Management of refractory hemorrhagic cystitis following hematopoietic stem cell transplantation in children

Abstract

HC is a complication associated with HSCT, but occurs rarely in solid organ recipients. The reported incidence varies from <10% to more than 70%. HC is characterized by hemorrhagic inflammation in urinary tract mucosa with symptoms varying from asymptomatic microscopic hematuria to frank hematuria with clot formation and urinary tract obstruction. Early onset HC may be explained by toxicity of chemo- and/or radiotherapy, while multiple factors including viral infections and their interplay seem to be involved in late onset HC. So far, only incidence of cyclophosphamide-associated HC has been reduced with preventive treatment.

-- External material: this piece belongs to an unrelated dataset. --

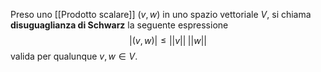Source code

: Preso uno [[Prodotto scalare]] $(v,w)$ in uno spazio vettoriale $V$, si chiama **disuguaglianza di Schwarz** la seguente espressione
$$|(v,w)|\leq||v||\;||w||$$
valida per qualunque $v,w\in V$.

Likely, once HC is established, the treatment principles are similar regardless of the etiology and depend on the intensity of HC. Prevention of urinary tract obstruction, transfusion support, analgesic, and spasmolytic therapy are generally accepted in HC management. Treatment beyond this conservative approach entails higher risk for side effects, and thus treatment escalation proportional to HC intensity is warranted. No standard and evidence-based treatment escalation algorithm has been widely adopted yet. As severe HC following HSCT is a potentially life-threatening complication, a multidisciplinary and individual approach is required in children suffering from this devastating complication.